Business Day

Teraco unveils R2bn SA solar backup plan

- Mudiwa Gavaza gavazam@businessli­ve.co.za

Teraco Data Environmen­ts, Africa’s largest data centre provider, has set aside R2bn to build its own power plant locally to secure stable, reliable backup energy for its systems that can ill afford Eskom’s continued loadsheddi­ng.

Last week, Teraco said it had secured its first grid capacity allocation from Eskom and would start building a 120MW solar facility in the Free State.

“It’s not an IPP [independen­t power producer] agreement. This is actually Teraco building its own power plant. We’re going to own it, we’re going to fund it, we’re going to build it,” CEO Jan Hnizdo told Business Day.

Still, Teraco regards Eskom as the cheapest and most efficient source of power for its operations. “The base layer [of power] that we still rely on is Eskom. For a data centre, it’s not viable to go off-grid,” he said.

Businesses have tended to make deals with specialist (IPPs to supply their operations with power. Teraco, though, will partner with Juwi Renewable Energies SA and Subsolar to develop the solar plant, with Juwi appointed to design and manage the procuremen­t, constructi­on and commission­ing.

“Globally, it’s a big deal for data centres. There are not many data centre companies that have done that. Hyperscale­rs have done such investment­s. But for data centre companies such as ours, it’s fairly unique,” Hnizdo said.

By design, data centres require backup power to ensure that service to clients isn’t interrupte­d. Teraco has invested in such backup for years, but SA’s deepening energy crisis has prompted it to double down on greater self-sufficienc­y.

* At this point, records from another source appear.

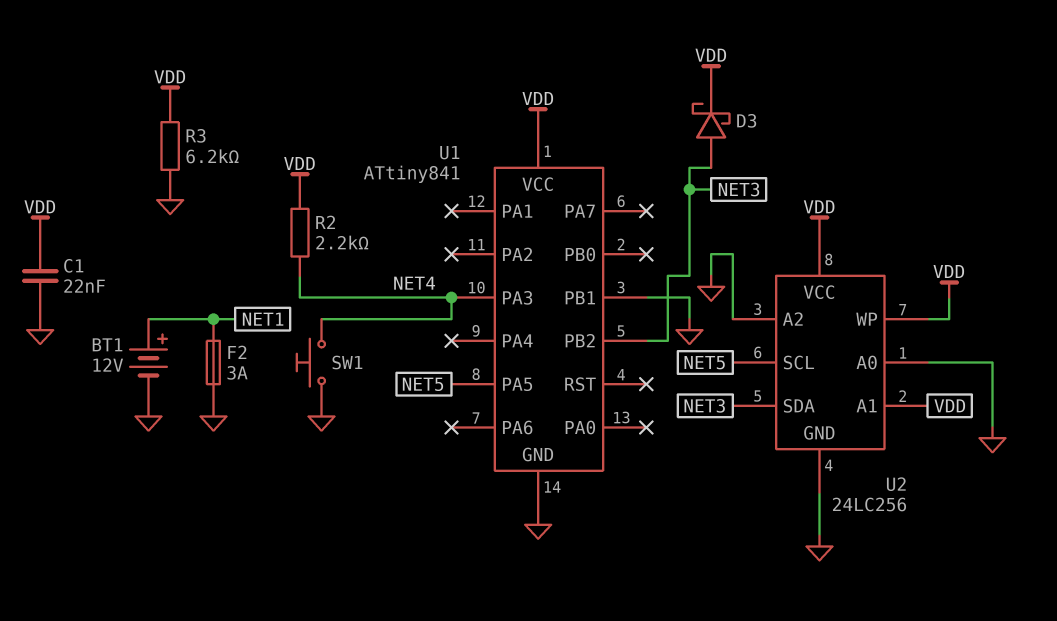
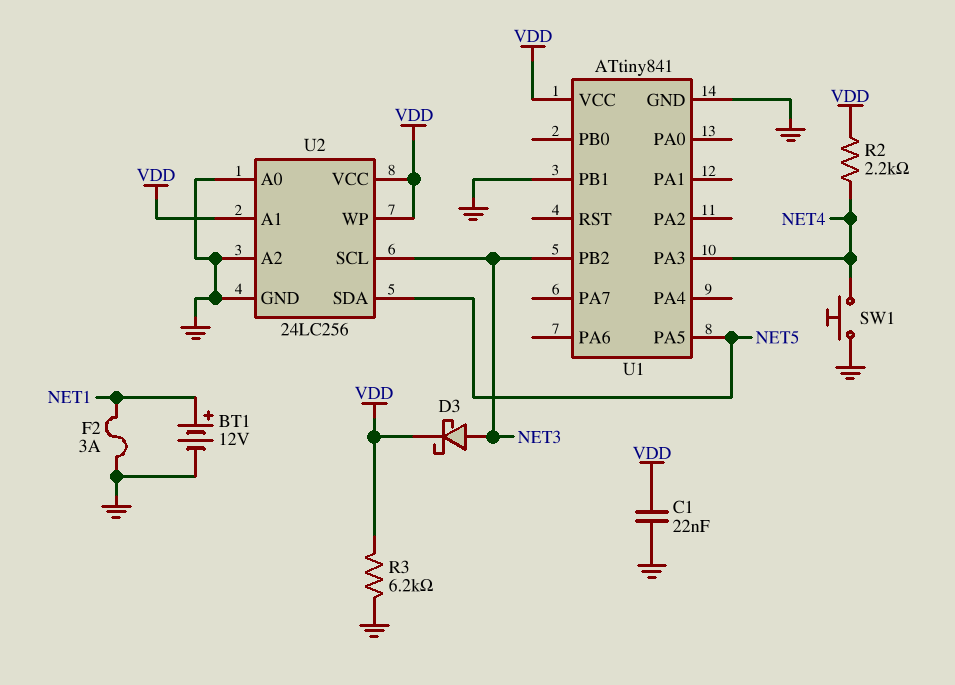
U2 pin SCL: NET5 -> NET3
U2 pin SDA: NET3 -> NET5

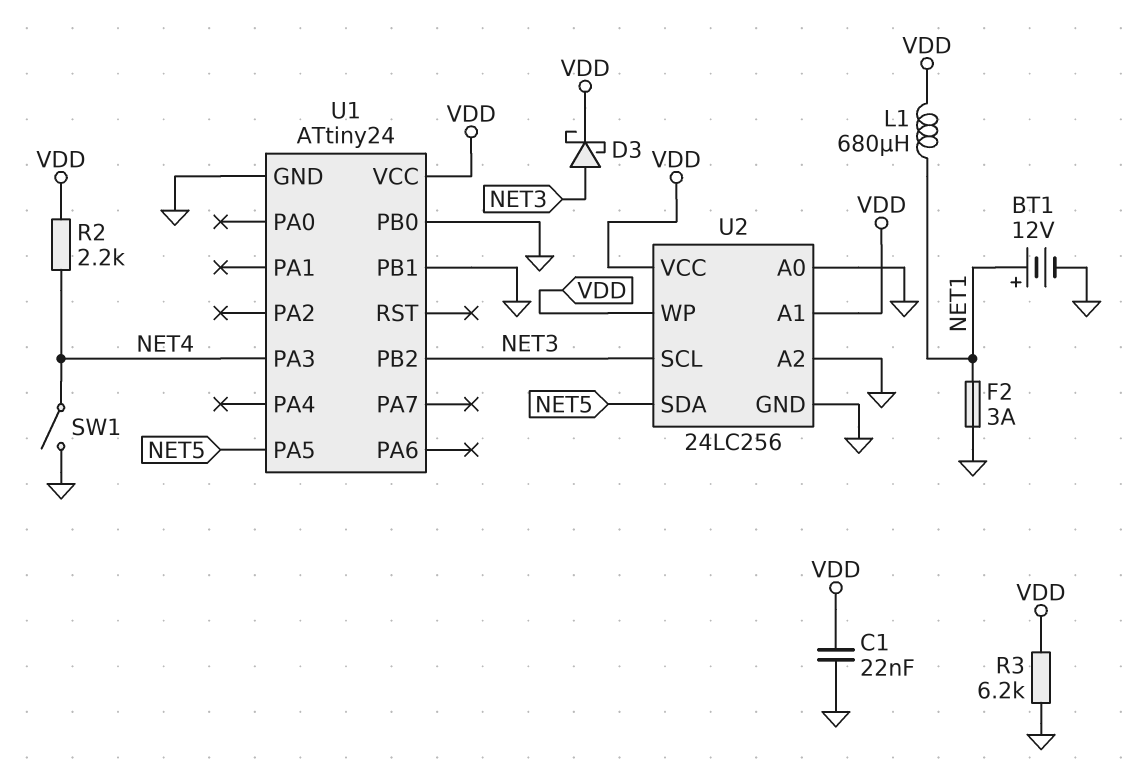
L1: none -> 680uH (NET1, VDD)
SW1: button (GND, NET4) -> switch (GND, NET4)
U1: ATtiny841 -> ATtiny24
U1 pin PB0: none -> GND

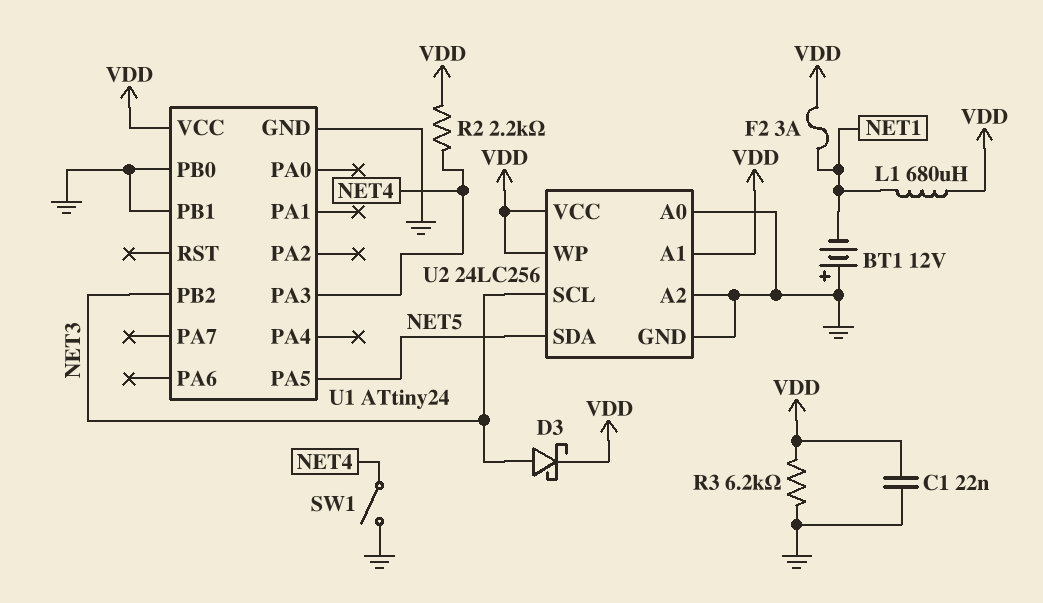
BT1: 12V (plus NET1, minus GND) -> 12V (plus GND, minus NET1)
F2: 3A (GND, NET1) -> 3A (NET1, VDD)

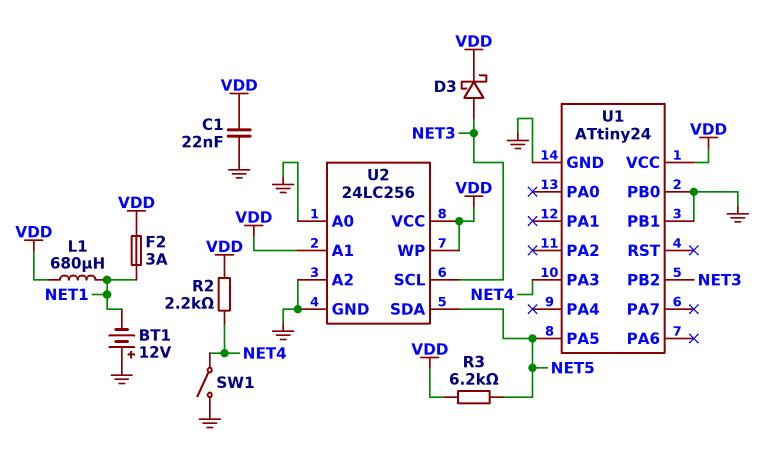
R3: 6.2k (GND, VDD) -> 6.2k (NET5, VDD)

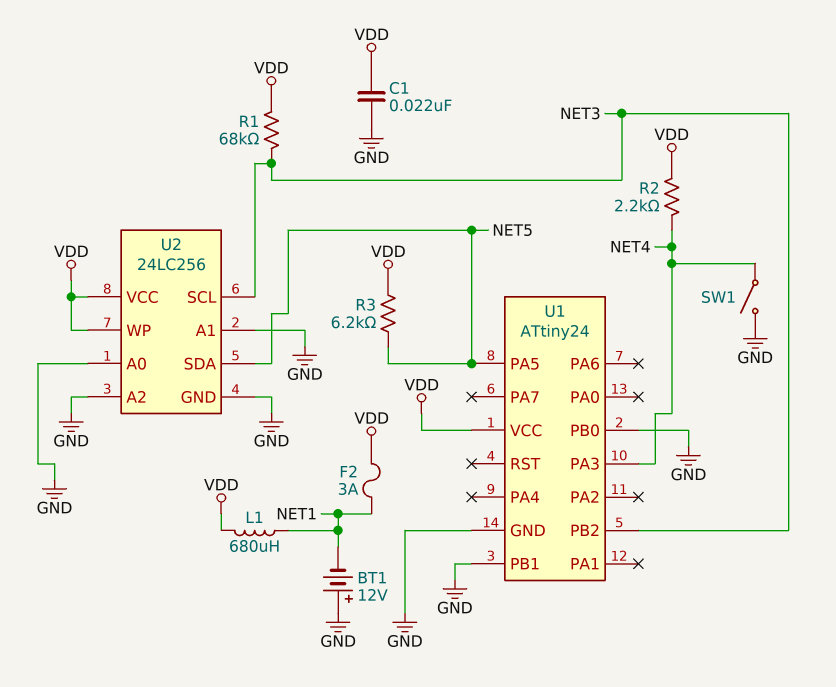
D3: schottky (A NET3, K VDD) -> none
R1: none -> 68k (NET3, VDD)
U2 pin A1: VDD -> GND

Teraco, which counts the likes of global tech firms such as Amazon, Google and Microsoft among its clients, has seen an increase in companies wanting access to its centres to store and process large amounts of data.

The company, which is majority owned by New Yorklisted Digital Realty, has been on an aggressive expansion drive in recent years. Increasing demand from content providers, such as social media, search or streaming companies, has been a growth area for Teraco, which now holds about 40% of the data centre capacity in Sub-Saharan Africa.

“It’s taken three years for us to get here. Literally threading the eye of the needle on regulatory issues, municipal bills and then the last piece was getting grid access,” Hnizdo said.

The deal enables the data centre to connect its planned facility to the national grid. The power generated from the solar plant will be wheeled across Eskom and municipal power networks to Teraco’s facilities countrywid­e. Wheeling refers to the transporta­tion of electricit­y from a generator to a remotely located end-user through the use of an existing distributi­on or transmissi­on system.

To fund this developmen­t, the company is using a portion of its R5.7bn investment commitment for SA.

“The solar plant will be an approximat­ely R2bn investment and then we’ve got the continuous investment in data centres that we’re doing,” Hnizdo said. “We’ve got committed funders. Our existing funder, which is Absa, and various financial institutio­ns that sit behind them. We’ve got a normal line [of credit] and a green line.”

In January 2023 the company secured an R11.8bn syndicated loan facility led by Absa. A total of R5.7bn was earmarked to finance the company’s growth, while R6.1bn was to refinance and extend the average maturity profile of existing drawn debt.

Like many other companies, Teraco has been investing in solar for a number of years, mainly through panels installed on rooftops at its sites. But that has not been enough.

“On our rooftops, we’ve tried to maximise as much as possible but we can only get to 10MW. This [new plant] is 120MW. By 2035, we want to 100% renewable energy. In today’s environmen­t, we can only buy energy from Eskom and municipali­ties that we’re in.”

Over the past two years, Teraco has deployed about 6MW of rooftop solar integrated into its facilities, and this amount will increase to 10MW as new facilities become operationa­l.